A questão do analfabetismo digital no Brasil

Enviada em 12/01/2021

No episódio “Nosevide”, da série Black Mirror, pessoas são avaliadas por um aplicativo, em todo momento, podendo ganhar até 5 estrelas. Logo, a série não erra ao ressaltar os “excluídos” socialmente, devido à pouca popularidade, ressaltando como a era digital pode avultar as diferenças. Assim, em razão das grandes disparidades socioeconômicas e do pouco investimento em tecnologia, discute-se, portanto, a questão do analfabetismo digital no Brasil.

Primeiramente, é mister salientar os dados do Relatório de Desenvolvimento Humano, da Organização das Nações Unidas (ONU) de 2014, que apontava o Brasil como 11° país mais desigual do mundo.
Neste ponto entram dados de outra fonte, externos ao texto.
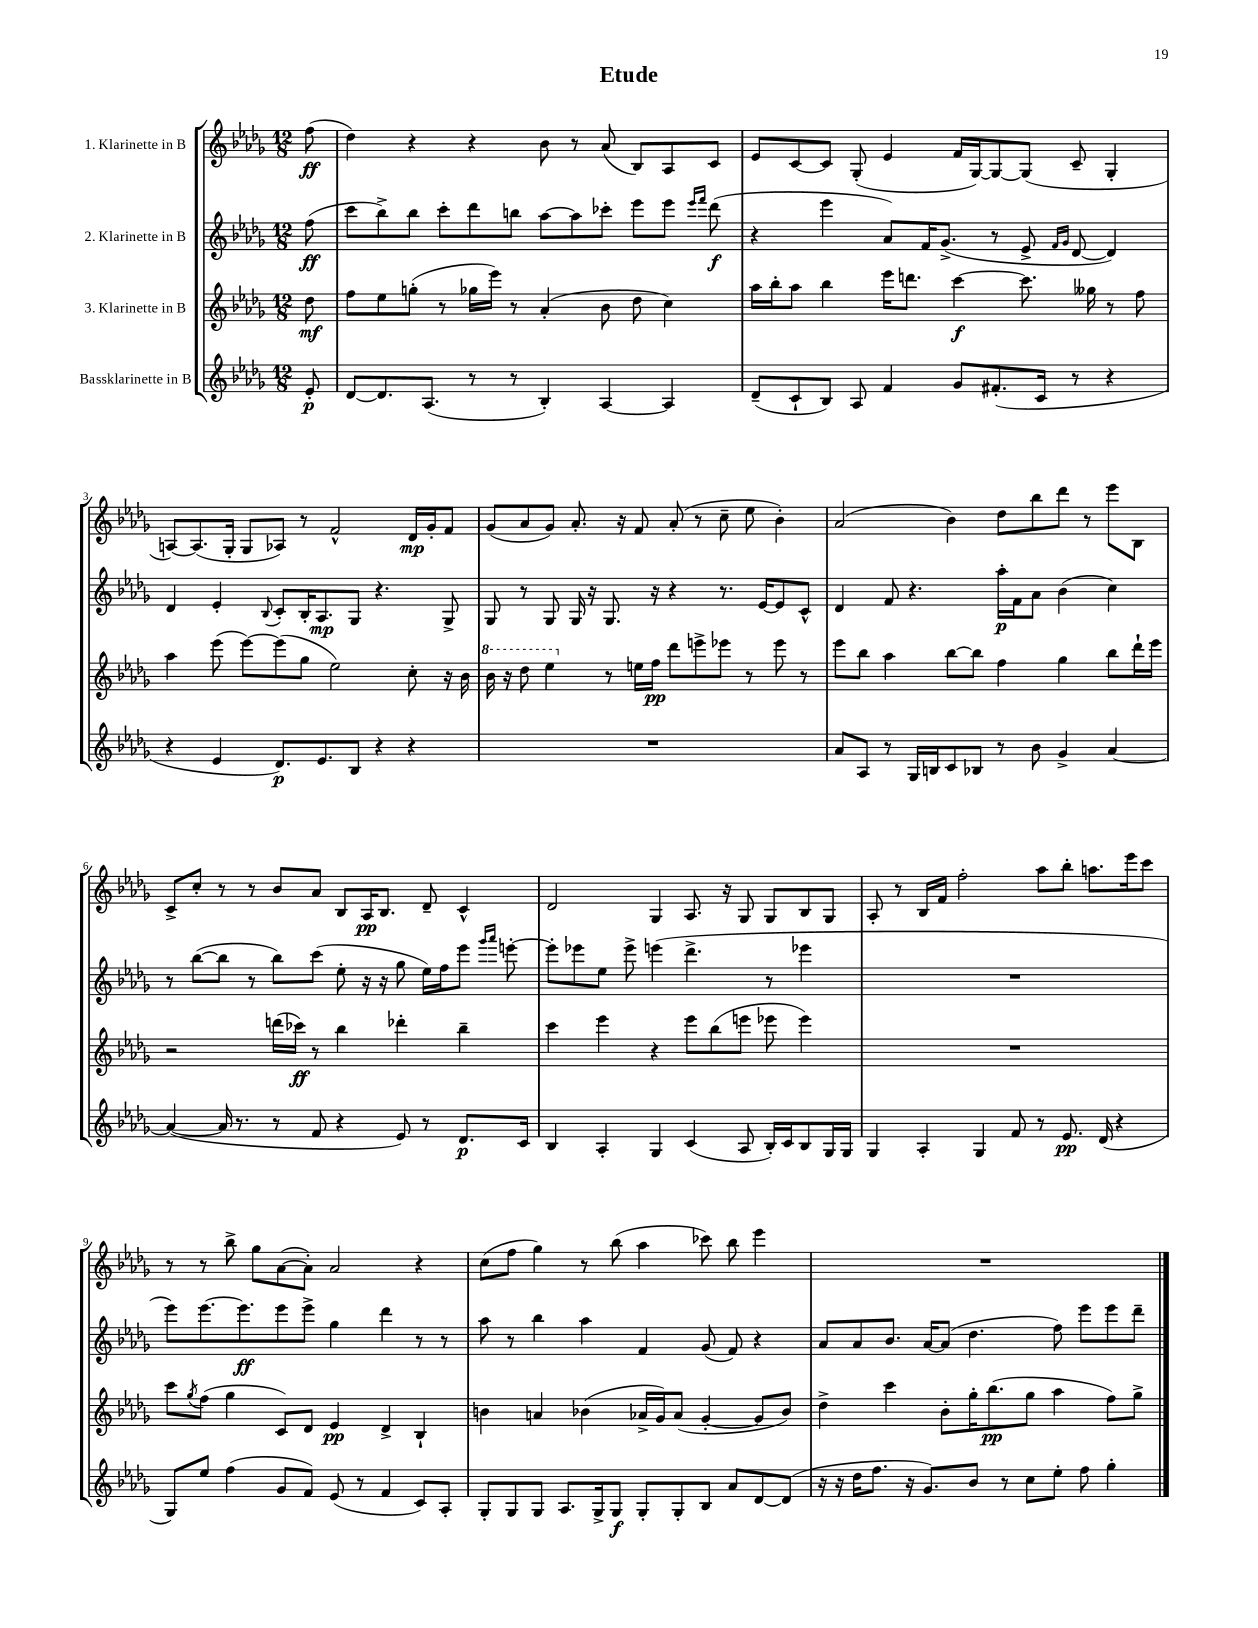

**kern	**kern	**kern	**kern
*staff4	*staff3	*staff2	*staff1
*clefG2	*clefG2	*clefG2	*clefG2
*k[b-e-a-d-g-]	*k[b-e-a-d-g-]	*k[b-e-a-d-g-]	*k[b-e-a-d-g-]
*M12/8	*M12/8	*M12/8	*M12/8
8e-'	8dd-	(8ff	(8ff
=	=	=	=
[8d-	8ff	8ccc	4dd-)
8.d-]	8ee-	8bb-^)	.
.	(8gg'	8bb-	4r
(8.A-	.	.	.
.	8r	8ccc'	.
8r	16gg-	8ddd-	4r
.	16eee-)	.	.
8r	8r	8bb	.
4B-')	(4a-'	[8aa-	8b-
.	.	8aa-]	8r
[4A-	8b-	8ccc-'	(8a-
.	8dd-	8eee-	8B-)
4A-]	4cc)	8eee-	8A-
.	.	16qqeee-	.
.	.	16qqfff	.
.	.	(8ddd-	8c
=	=	=	=
(8d-~	16aa-	4r	8e-
.	16bb-'	.	.
8c`	8aa-	.	[8c
8B-)	4bb-	4eee-	8c]
8A-	.	.	(8G-'
4f	16eee-	8a-)	4e-
.	8.ddd	.	.
.	.	16f	.
.	.	(8.g-^	.
8g-	[4ccc	.	16f
.	.	.	[16G-)
(8.f#'	.	8r	8G-_
.	8.ccc]	8e-^	(8G-]
16c	.	.	.
.	.	16qqf	.
.	.	16qqg-	.
8r	.	[8d-	8c~
.	16gg--	.	.
4r	8r	4d-])	4G-'
.	8ff	.	.
=	=	=	=
4r	4aa-	4d-	[8A)
.	.	.	(8.A]
4e-	(8eee-	4e-'	.
.	.	.	16G-'
.	[8eee-)	.	8G-
.	.	8qqB-	.
8.d-)	(8eee-]	8c'	8A-)
.	8gg-	16B-'	8r
8.e-	.	8.A-	.
.	2ee-)	.	2f^^
8B-	.	8G-	.
4r	.	4.r	.
4r	8cc'	.	16d-
.	.	.	16g-'
.	16r	8G-^	8f
.	16b-	.	.
=	=	=	=
1.r	16bb-	8G-	(8g-
.	16r	.	.
.	8ddd-	8r	8a-
.	4eee-	8G-	8g-)
.	.	16G-	8.a-'
.	.	16r	.
.	8r	8.G-	.
.	.	.	16r
.	16ee	.	8f
.	16ff	16r	.
.	8ddd-	4r	(8a-'
.	8eee^	.	8r
.	8eee-	8.r	8cc~
.	8r	.	8ee-
.	.	[16e-	.
.	8eee-	8e-]	4b-')
.	8r	8c^^	.
=	=	=	=
8a-	8eee-	4d-	(2a-
8A-	8bb-	.	.
8r	4aa-	8f	.
16G-	.	4.r	.
16B	.	.	.
8c	[8bb-	.	4b-)
8B-	8bb-]	.	.
8r	4ff	16aa-'	8dd-
.	.	16f	.
8b-	.	8a-	8bb-
4g-^	4gg-	(4b-	8ddd-
.	.	.	8r
[4a-	8bb-	4cc)	8eee-
.	16ddd-`	.	8B-
.	16eee-	.	.
=	=	=	=
(4a-_	2r	8r	8c^
.	.	([8bb-	8cc'
16a-]	.	8bb-]	8r
8.r	.	.	.
.	.	8r	8r
8r	(16ddd	8bb-)	8b-
.	16ccc-)	.	.
8f	8r	(8ccc	8a-
4r	4bb-	8ee-'	8B-
.	.	16r	16A-
.	.	16r	8.B-
8e-)	4ddd-'	8gg-	.
8r	.	16ee-)	8d-~
.	.	16ff	.
8.d-	4bb-~	8eee-	4c^^
.	.	16qqggg-	.
.	.	16qqaaa-	.
.	.	[8eee'	.
16c	.	.	.
=	=	=	=
4B-	4ccc	8eee']	2d-
.	.	8eee-	.
4A-'	4eee-	8ee-	.
.	.	8eee-^	.
4G-	4r	(4eee	4G-
(4c	8eee-	4.ddd-^	8.A-
.	(8bb-	.	.
.	.	.	16r
8A-	8eee	.	8G-
16B-')	8eee-	8r	8G-
16c	.	.	.
8B-	4eee-)	4eee-	8B-
16G-	.	.	8G-
16G-	.	.	.
=	=	=	=
4G-	1.r	1.r	8A-'
.	.	.	8r
4A-'	.	.	16B-
.	.	.	16f
.	.	.	2ff'
4G-	.	.	.
8f	.	.	.
8r	.	.	8aa-
8.e-	.	.	8bb-'
.	.	.	8.aa
(16d-	.	.	.
4r	.	.	.
.	.	.	16eee-
.	.	.	8ccc
=	=	=	=
8G-)	8ccc	8eee-)	8r
.	8qgg-	.	.
8ee-	(8ff	[8.eee-	8r
(4ff	4gg-	.	8bb-^
.	.	8.eee-]	.
.	.	.	8gg-
8g-	8c)	8eee-	([8a-
8f)	8d-	8eee-^	8a-'])
(8e-	4e-	4gg-	2a-
8r	.	.	.
4f	4d-^	4ddd-	.
8c)	4B-`	8r	4r
8A-'	.	8r	.
=	=	=	=
8G-'	4b	8aa-	(8cc
8G-	.	8r	8ff
8G-	4a	4bb-	4gg-)
8.A-	.	.	.
.	(4b-	4aa-	8r
16G-^	.	.	.
8G-	.	.	(8bb-
8G-'	16a-^	4f	4aa-
.	16g-)	.	.
8G-'	(8a-	.	.
8B-	[4g-'	(8g-	8ccc-)
8a-	.	8f)	8bb-
[8d-	8g-]	4r	4eee-
(8d-]	8b-)	.	.
=	=	=	=
16r	4dd-^	8a-	1.r
16r	.	.	.
16dd-	.	8a-	.
8.ff	.	.	.
.	4ccc	8.b-	.
16r	.	.	.
8.g-)	.	[16a-	.
.	8b-'	(8a-]	.
8b-	16gg-'	4.dd-	.
.	(8.bb-	.	.
8r	.	.	.
8cc	8gg-	.	.
8ee-'	4aa-	8ff)	.
8ff	.	8eee-	.
4gg-'	8ff)	8eee-	.
.	8gg-^	8ddd-~	.
==	==	==	==
*-	*-	*-	*-
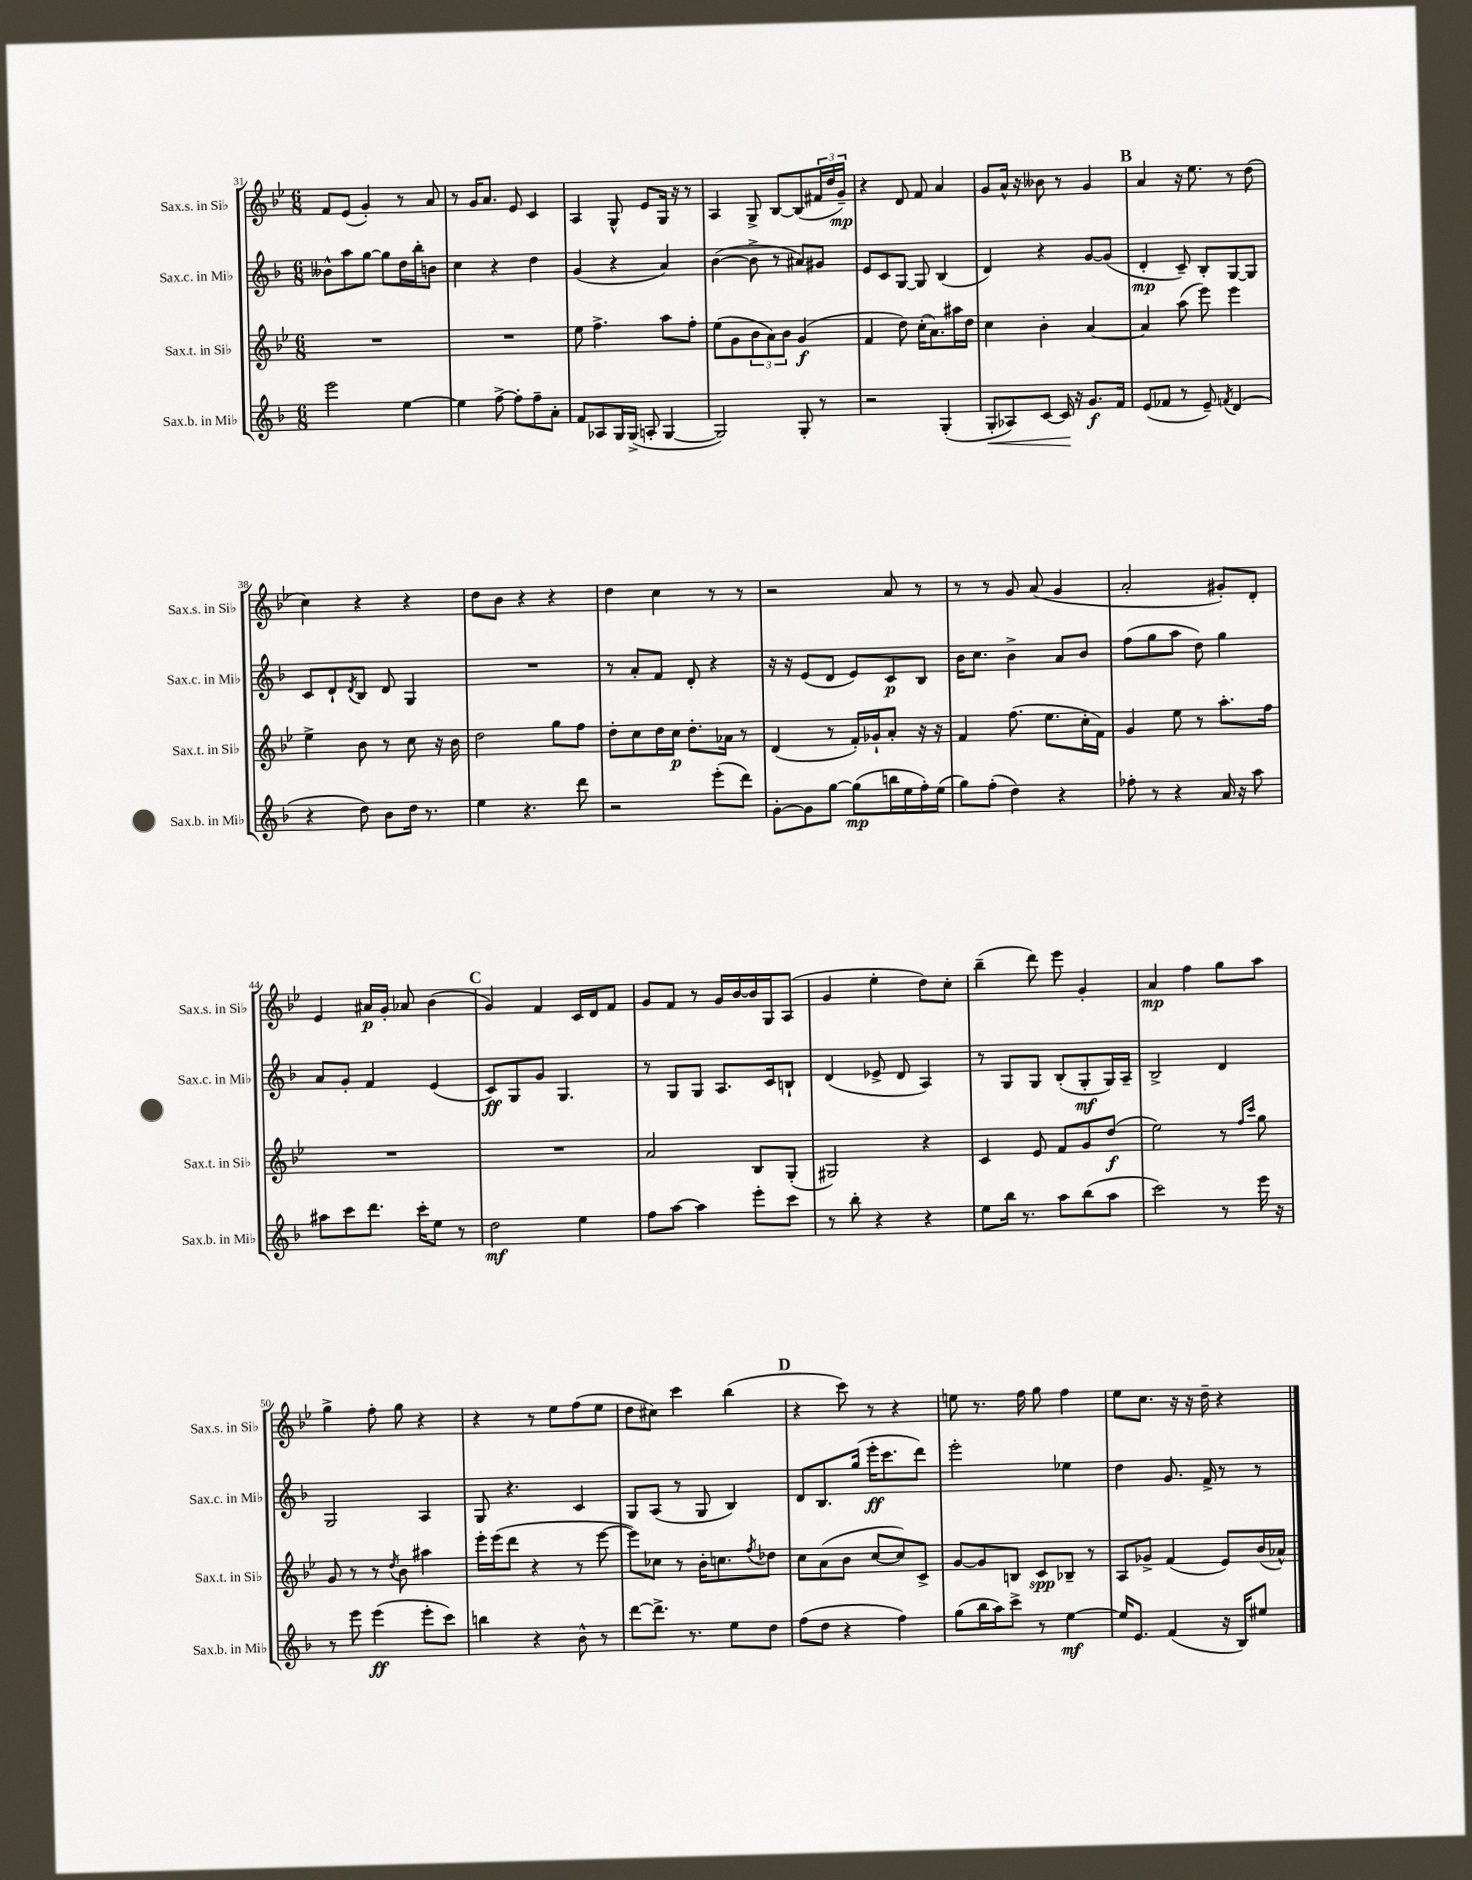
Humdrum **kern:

**kern	**kern	**kern	**kern
*staff4	*staff3	*staff2	*staff1
*clefG2	*clefG2	*clefG2	*clefG2
*k[b-]	*k[b-e-]	*k[b-]	*k[b-e-]
*M6/8	*M6/8	*M6/8	*M6/8
2eee	2.r	8b--^^	8f
.	.	8aa	(8e-
.	.	[8gg	4g')
.	.	8gg]	.
[4ee	.	16dd	8r
.	.	16bb-'	.
.	.	8b	8a
=	=	=	=
4ee]	2.r	4cc	8r
.	.	.	16g
.	.	.	8.a
[8ff^	.	4r	.
8ff']	.	.	8e-
8ff~	.	4dd	4c
8a'	.	.	.
=	=	=	=
8f	8ee-	(4g	4A
8A-	4.ff^	.	.
16G	.	4r	8G^^
(16G^	.	.	.
8A'	.	.	8e-
[4G	8aa	4a)	16G
.	.	.	16r
.	8ff'	.	8r
=	=	=	=
2G])	(8ee-	([4b-	4A
.	8g	.	.
.	12b-	8b-^]	8G^
.	12a)	.	.
.	.	8r	[8B-
.	12b-	.	.
8G'	(4g	8a#)	(8B-]
8r	.	8g#	24f#
.	.	.	24dd
.	.	.	24g~)
=	=	=	=
2r	4f	8e	4r
.	.	8c	.
.	8dd)	[8G	8d
.	(16cc'	8G]	8f
.	8.a)	.	.
(4G'	.	(4B-	4a
.	16aa#	.	.
.	16dd	.	.
=	=	=	=
8G'	4cc	4d)	8g
8A-)	.	.	16a^^
.	.	.	16r
[8c	4b-'	4r	8b--
16c]	.	.	8r
16r	.	.	.
8.g	[4a	[8g	4g
.	.	(8g]	.
16f	.	.	.
=	=	=	=
(8e	4a]	4d'	4a
8f-	.	.	.
8r	(8aa	8c~)	16r
.	.	.	8.ee-
8e~)	8eee-)	8B-'	.
8qf	.	.	.
(4d	4eee-	[8G	8r
.	.	8G]	(8dd
=	=	=	=
4r	4ee-^	8c	4cc)
.	.	8d`	.
.	.	8qd	.
8dd)	8b-	8B-	4r
8b-	8r	8d	.
16dd	8cc	4G	4r
8.r	.	.	.
.	16r	.	.
.	16b-	.	.
=	=	=	=
4ee	2dd	2.r	8dd
.	.	.	8b-
4.r	.	.	4r
.	8gg	.	4r
8ddd	8ff	.	.
=	=	=	=
2r	8dd'	8r	4dd
.	8cc	8a'	.
.	16dd	8f	4cc
.	16cc	.	.
.	8.dd'	8d'	.
(8eee'	.	4r	8r
.	16a-	.	.
8ddd)	8r	.	8r
=	=	=	=
[8g'	(4d	16r	2r
.	.	16r	.
8g]	.	(8e	.
[8gg	8r	8d	.
(8gg]	16f')	8e)	.
.	16g-`	.	.
16bb	8a'	8c	8a
16ee	.	.	.
16ff')	16r	8B-	8r
(16ee	16r	.	.
=	=	=	=
8gg)	4f	16b-	8r
.	.	8.cc	.
(8ff'	.	.	8r
4dd)	(8.ff	4b-^	8g
.	.	.	(8a
.	8.ee-	.	.
4r	.	8a	4g
.	16cc'	8b-	.
.	16f)	.	.
=	=	=	=
8ff-'	4g	(8ff	2a'
8r	.	8gg	.
4r	8ee-	8aa	.
.	8r	8dd)	.
16a	8.aa'	4gg	8g#')
16r	.	.	.
8aa	.	.	8d'
.	16ff	.	.
=	=	=	=
8aa#	2.r	8a	4e-
8ccc	.	8g'	.
8.ddd	.	4f	16a#
.	.	.	16g'
.	.	.	8a-
16ccc'	.	.	.
8ee	.	(4e	(4b-
8r	.	.	.
=	=	=	=
2dd	2.r	8c)	4g)
.	.	8G	.
.	.	8g	4f
.	.	4.G	.
4ee	.	.	16c
.	.	.	16d
.	.	.	8f
=	=	=	=
8ff	2a	8r	8g
[8aa	.	8G	8f
4aa]	.	8G	8r
.	.	8.A	16g
.	.	.	[16b-
8eee'	8B-	.	16b-]
.	.	16c	16G
8ccc	(8G'	8B`	(8A
=	=	=	=
8r	2G#)	(4d	4g
8bb-'	.	.	.
4r	.	8e-^	4ee-'
.	.	8d	.
4r	4r	4A)	8dd)
.	.	.	8cc'
=	=	=	=
8ee	4c	8r	(4bb-~
16bb-	.	8G	.
8.r	.	.	.
.	8e-	8G	8ddd)
8aa	8f	(8B-'	8eee-
(8bb-	8g	8G'	4g'
8aa	(8dd	16G)	.
.	.	16A~	.
=	=	=	=
2ccc)	2ee-)	2B-^	4a
.	.	.	4ff
8r	8r	4d	8gg
.	16qqff	.	.
.	16qqccc	.	.
16eee	8gg	.	8aa
16r	.	.	.
=	=	=	=
8r	8g	2G	4gg^
8eee	8r	.	.
(4eee	8r	.	8ff'
.	8qdd	.	.
.	8b-	.	8gg
8eee'	4aa#	4A	4r
8ccc)	.	.	.
=	=	=	=
4bb	16eee-'	8G	4r
.	(16eee-	.	.
.	8ddd	4.r	.
4r	4r	.	8r
.	.	.	8ee-
8b-^^	8r	4c	(8ff
8r	[8eee-	.	8ee-
=	=	=	=
[8ddd	8eee-])	8G	8dd
8.ddd^]	8cc-	(8A	8cc#)
.	8r	8r	4ccc
8.r	.	.	.
.	16b-'	8G	.
.	8.cc	.	.
8ee	.	4B-)	(4bb-
.	8qff	.	.
8dd	8dd-	.	.
=	=	=	=
(8ff	8cc	8d	4r
8dd	(8a	8.B-	.
4r	8b-	.	8ccc)
.	.	(16gg	.
.	[8cc	16eee'	8r
.	.	8.ccc	.
4ff)	8cc])	.	4r
.	8c^	8ddd)	.
=	=	=	=
(8gg	[8g	2eee'	8ee
16bb-	8g]	.	8.r
16aa)	.	.	.
8ccc^	8B	.	.
.	.	.	16ff
8r	8c	.	8gg
[4ee	8B-~	4ee-	4ff
.	8r	.	.
=	=	=	=
16ee]	8A	4dd	8ee-
8.e	.	.	.
.	8g-^	.	8.cc
(4f	(4f	8.g	.
.	.	.	16r
.	.	.	16r
.	.	16f^	16dd~
16r	8e-)	8r	4r
16B-)	.	.	.
8ee#	(16b-	8r	.
.	16a-^^)	.	.
==	==	==	==
*-	*-	*-	*-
Outrossim, de acordo com o Instituto Brasileiro de Geografia e Estatística (IBGE), 40% da riqueza nacional está concentrada nas mãos de somente 10% da população, ou seja, destaca-se como principal causa do analfabetismo digital no Brasil, as disparidades de poder aquisitivo, pois muitos não têm as condições necessárias para adquirir um aparelho digital. Ademais, o baixo investimento em tecnologia nas escolas públicas e o pouco uso dos computadores, como aponta uma pesquisa da Universidade de São Paulo (USP), que 18% das escolas que têm laboratório de informática não usam para trabalhar com os alunos é outra causa. Em suma, os alunos têm pouco contato com dispositivos eletrônicos, gerando o analfabetismo digital.

Consequentemente, comprovando a teoria de Hans Jonas sobre “a tecnologia ter trazido poderes imensuráveis de utilização, mas também sérias consequências”, a exclusão digital é um grave problema no Brasil, como ressalta os dados da TIC Domicílios, que 47 milhões de brasileiros não têm acesso a internet. Além disso, como é mostrado no documentário “O Dilema das Redes”, guerras virtuais e maiores propensões às “fake news” podem acontecer, levando em conta que o analfabeto digital não é só o excluído tecnológico, mas também aquele que não sabe usar corretamente o aparelho. De fato, fazendo uma analogia entre a seleção natural de Darwin, em que “os mais aptos sobrevivem” e a atual pandemia, muitos ficaram nas grandes filas dos bancos, por não conseguirem ter acesso aos aplicativos digitais.

Fica evidente, portanto, que o analfabetismo digital configura-se como um problema na sociedade atual. O Poder Público, junto com o Ministério da Educação, deve, não só ampliar o acesso a tecnologia por meio da distribuição e direcionamento de verbas para aquisição de aparelhos digitais nas instituições de ensino, mas também, disponibilizar profissionais do meio tecnológico para auxiliar alunos e professores, por meio de projetos didáticos e coletivos, na finalidade de garantir o acesso aos meios digitais, iniciando nas escolas públicas.